Between March 2020 and September 2022, rents increased by 34 per cent. While buyer affordability gets the headlines, rental affordability is far more problematic and will worsen if investors lose confidence in the Brisbane housing market.
The rental outlook for the Brisbane market remains strong. Interstate migration may start to slow but international migration is starting up again. Housing supply is being constrained by record high construction costs.
Adelaide – Although house price growth is finally starting to slow, rents are not.
The median advertised rental rate for houses is now sitting at $500 per week while units are at $420 per week. Over the past 12 months they’ve risen by 14 per cent and 10 per cent, respectively. Compared with other capital cities, rents for houses and units are moving relatively close together.
The suburbs that dominate the list of strongest rental markets are in Adelaide’s inner areas. Topping the list is Malvern, where advertised rents have risen almost $200 per week over the past 12 months.

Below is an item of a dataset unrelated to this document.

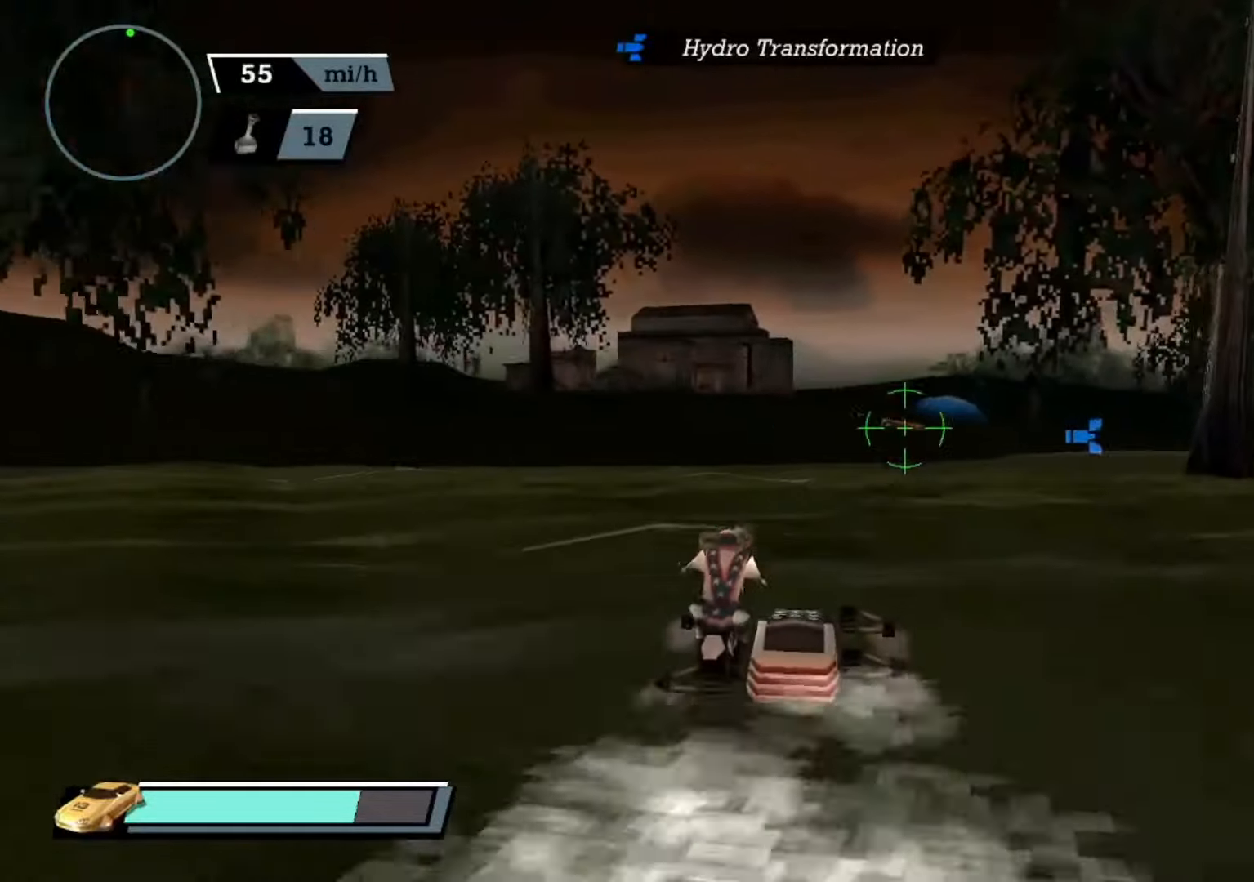
{"buttons": [], "left_stick": "right", "events": [[166, "left_stick", "left"], [266, "left_stick", "center"], [300, "A", "up"], [466, "left_stick", "right"]]}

Perth – The Western Australian capital is now dominating the country for population growth and with that comes increasing demand for housing, resulting in strong rental growth. So much so that advertised rents per week for houses now exceed the last mining boom peak reached in June 2013, having increased by almost 16 per cent over the past 12 months.
Unlike price growth which appears to have stalled, rental growth is expected to continue with population growth continuing and supply of housing being constrained. Yields for houses in Perth are now the second highest in the country, sitting at 4.37 per cent. This compares to Melbourne at 2.7 per cent and Sydney at 2.6 per cent.
Peppermint Grove and Claremont, two of the city’s most expensive suburbs, have seen the biggest decline in rents, yet nearby Dalkeith has seen one of the biggest increases. More broadly, the beachside remains popular with renters, with City Beach and Swanbourne seeing big jumps in rents over the past 12 months.
Hobart – There are only three suburbs in Hobart that are currently seeing declines in rents and this is only for units, not houses. These suburbs are Rokeby, Dynnyrne and South Hobart. Hobart remains a great investment, however, with yields at one of the highest levels in Australia.
Canberra – While price growth will likely stall until there is more certainty as to when interest rates will peak, rents are likely to continue to increase. Right now, house rents have come back a little bit but unit rents are increasing. Despite high levels of new development through the pandemic, it’s never been more expensive to rent an apartment. This is great news for investors, but more challenging for renters.
Darwin – Rents for houses are now at their highest level ever recorded, whereas unit rents are slowly heading back to their October 2014 peak.
Darwin is now one of the few places in Australia where rental yields are still well up on most mortgage rates, even with rising interest rates. For houses, the yield is currently 5.73 per cent and for units, it’s 7.07 per cent. You may struggle to get strong capital growth short-term in much of Australia right now, but in Darwin you’ll get enough to pay off your mortgage plus a bit leftover. If rental growth continues, this yield is likely to continue to improve over the next 12 months.